江春是个聪明的人,这点江别意比谁都清楚。
可有些时候,她不喜欢江春这般聪明。
她没回答江春的话,只是忽然说了一句:“我忽然真的很想你一直只做江入年,如此,便不会与我有这些争执。”
江春愣住,手指微微蜷缩。
她心里竟然是这样想的吗?
江别意垂了垂眼,掩去眸底一闪而过的痛楚,再抬眼时,眼底只剩一片冰冷。
“江春,我不会逼你与苑儿相认,既然今日注定带不走苑儿,我会另找其他方法。”
她缓缓起身,从江春身边走过时,两人衣角相触,又飞快错开,她脚步未停,走到门口,指尖刚触碰到门栓,才微微侧,声音平淡得没有一丝波澜。
“你便留在江都,不必同我去淮河了。”
门栓尚未拉开,身后便传来江春急促的声音:“是因为觉得我没有利用价值,还是在在同我赌气?”
“没错。”
“对于我这个冷血无情的人而言,你已经没了任何利用价值,我就算是带条小狗一起去,也比你听话。
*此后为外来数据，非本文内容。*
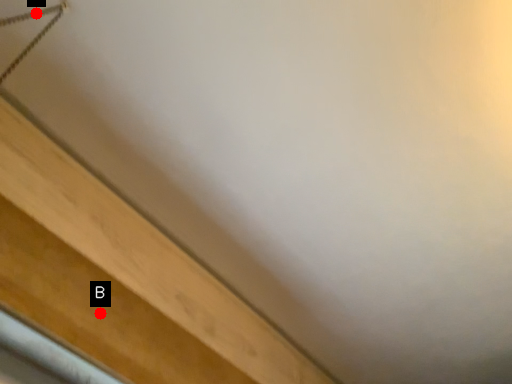
Question: Two points are circled on the image, labeled by A and B beside each circle. Which point is further to the camera?

Choices:
 (A) A is further
 (B) B is further

Answer: (B)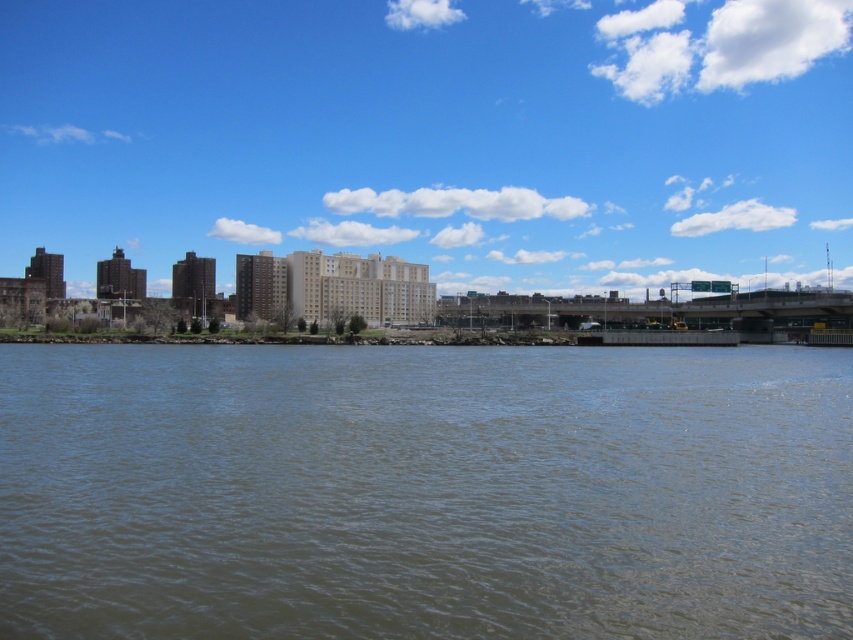
Question: Can you confirm if brown water at lower center is positioned above matte concrete buildings at center?

Choices:
 (A) no
 (B) yes

Answer: (A)

Question: Is brown water at lower center thinner than matte concrete buildings at center?

Choices:
 (A) yes
 (B) no

Answer: (A)

Question: Is brown water at lower center wider than matte concrete buildings at center?

Choices:
 (A) yes
 (B) no

Answer: (B)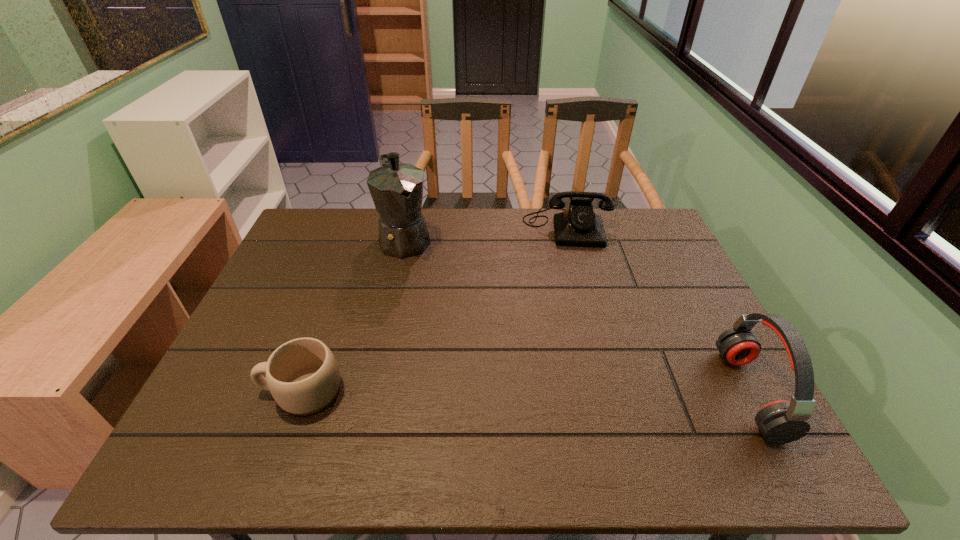
This screenshot has width=960, height=540. I want to click on free location located 0.160m on the pouring side of the coffeepot, so click(429, 296).

Locate an element on the screen. telephone at the far edge is located at coordinates (578, 225).

Where is `coffeepot that is at the far edge`? Image resolution: width=960 pixels, height=540 pixels. coffeepot that is at the far edge is located at coordinates tap(397, 189).

Where is `mug that is at the near edge`? Image resolution: width=960 pixels, height=540 pixels. mug that is at the near edge is located at coordinates (302, 375).

The height and width of the screenshot is (540, 960). Find the location of `earphone positioned at the near edge`. earphone positioned at the near edge is located at coordinates (782, 421).

At what (x,y) coordinates should I click in order to perform the action: click on object that is at the left edge. Please return your answer as a coordinate pair (x, y). The image size is (960, 540). Looking at the image, I should click on (302, 375).

The image size is (960, 540). I want to click on object at the right edge, so click(x=782, y=421).

Where is `object located at the near left corner`? The image size is (960, 540). object located at the near left corner is located at coordinates (302, 375).

You are a GUI agent. You are given a task and a screenshot of the screen. Output one action in this format:
    pyautogui.click(x=<x>, y=<y>)
    Task: Click on the object situated at the near right corner
    The height and width of the screenshot is (540, 960).
    Given the screenshot: What is the action you would take?
    pyautogui.click(x=782, y=421)

Find the location of a particular element. This screenshot has width=960, height=540. free region at the far edge of the desktop is located at coordinates (432, 230).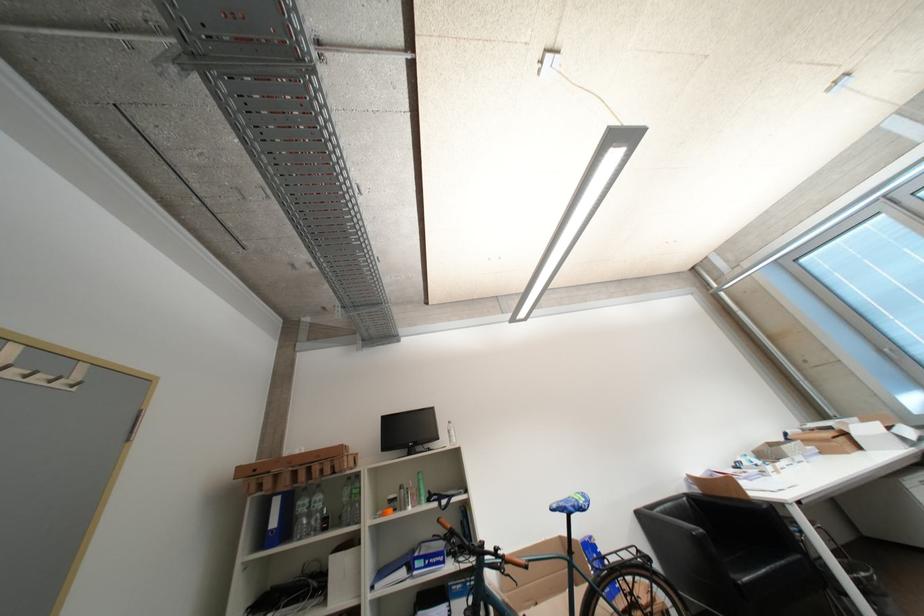
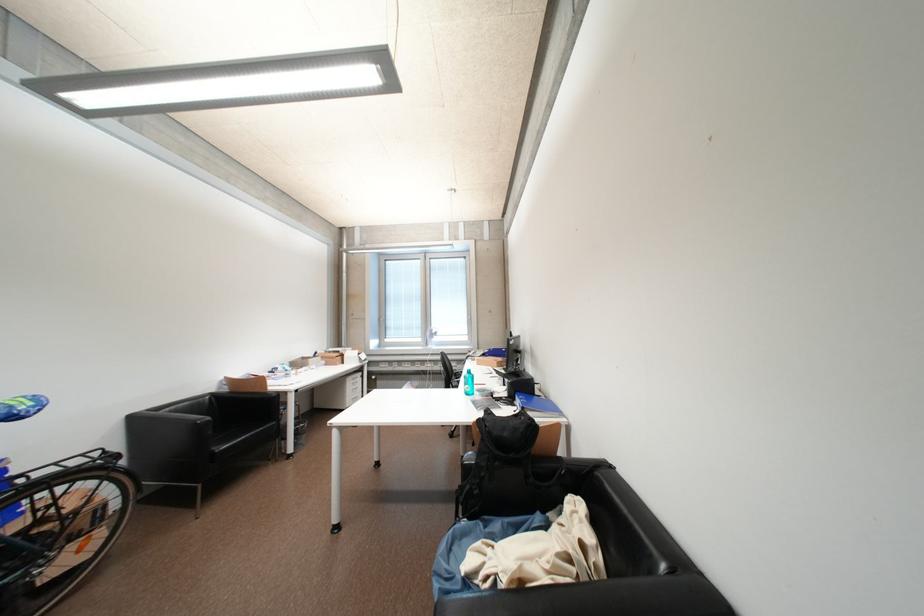
The point at (743, 498) is marked in the first image. Where is the corresponding point in the second image?

(264, 392)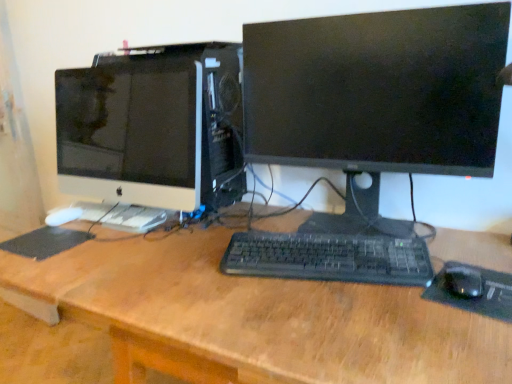
Find the location of a particular element. free space above white matte keyboard at left (from a real-world perspective) is located at coordinates (112, 207).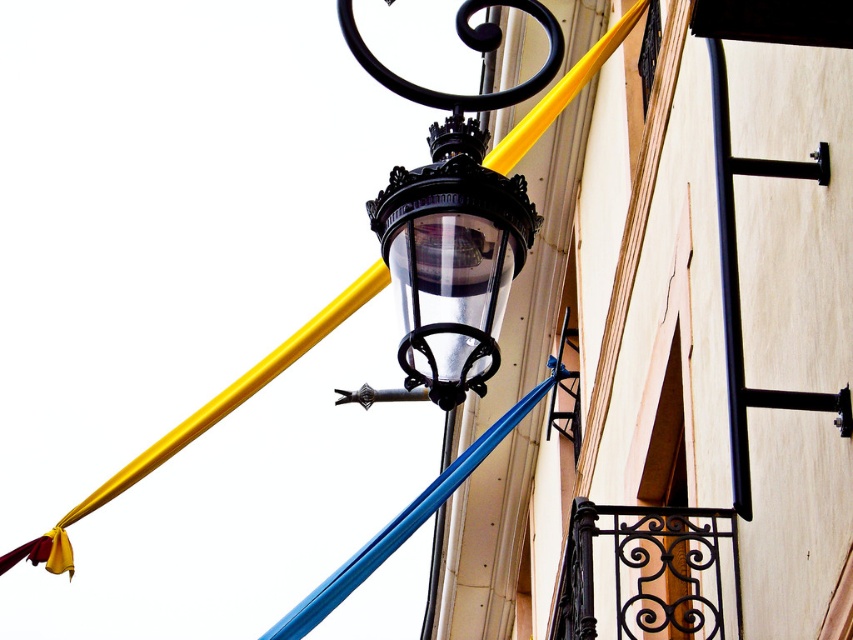
You are a window cleaner standing on a ladder. You need to clean both the black glass lantern at center and the black metal pole at upper center. Which object will require you to climb higher on the ladder?

The black metal pole at upper center is taller than the black glass lantern at center, so you will need to climb higher to reach the black metal pole at upper center.

You are standing in front of the street lamp described in the scene. A point with coordinates (450, 262) is mentioned. Which object does this point correspond to?

Result: The point corresponds to the black glass lantern at center.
”
“至少,它不会同我争执,不会忤逆我的心意。”
她没有回头,声音很冷漠,一字一句,字字扎心。
语罢,江别意推开门,门外的风扑进来,拂乱了她的丝,她却毫不在意,头也不回地踏入院子中,门在她身后砰地一声合上,彻底隔绝了江春的视线。
——
四方医馆。
谈一禾坐在靠窗的软榻上,摩挲着袖中的银针,听着车夫低声复述江别意方才留下的话,无奈地摇了摇头,长长的睫毛在眼下投下一片浅影。
“既然是你家夫人吩咐过的,那就将她抬进去吧,别耽误了伤势。”
柯潜正在药房捡药,听到外间的动静,他连忙直起身,拍了拍袖子上的药渣,快步走了出来。
他的目光落在卧榻上那个满身是血的女子身上,眉头微微蹙起,只觉那眉眼有几分熟悉,仔细端详了片刻,才认出对方的身份,语气里带着几分诧异:“这是周怀安的二女儿?她怎么伤成这样?”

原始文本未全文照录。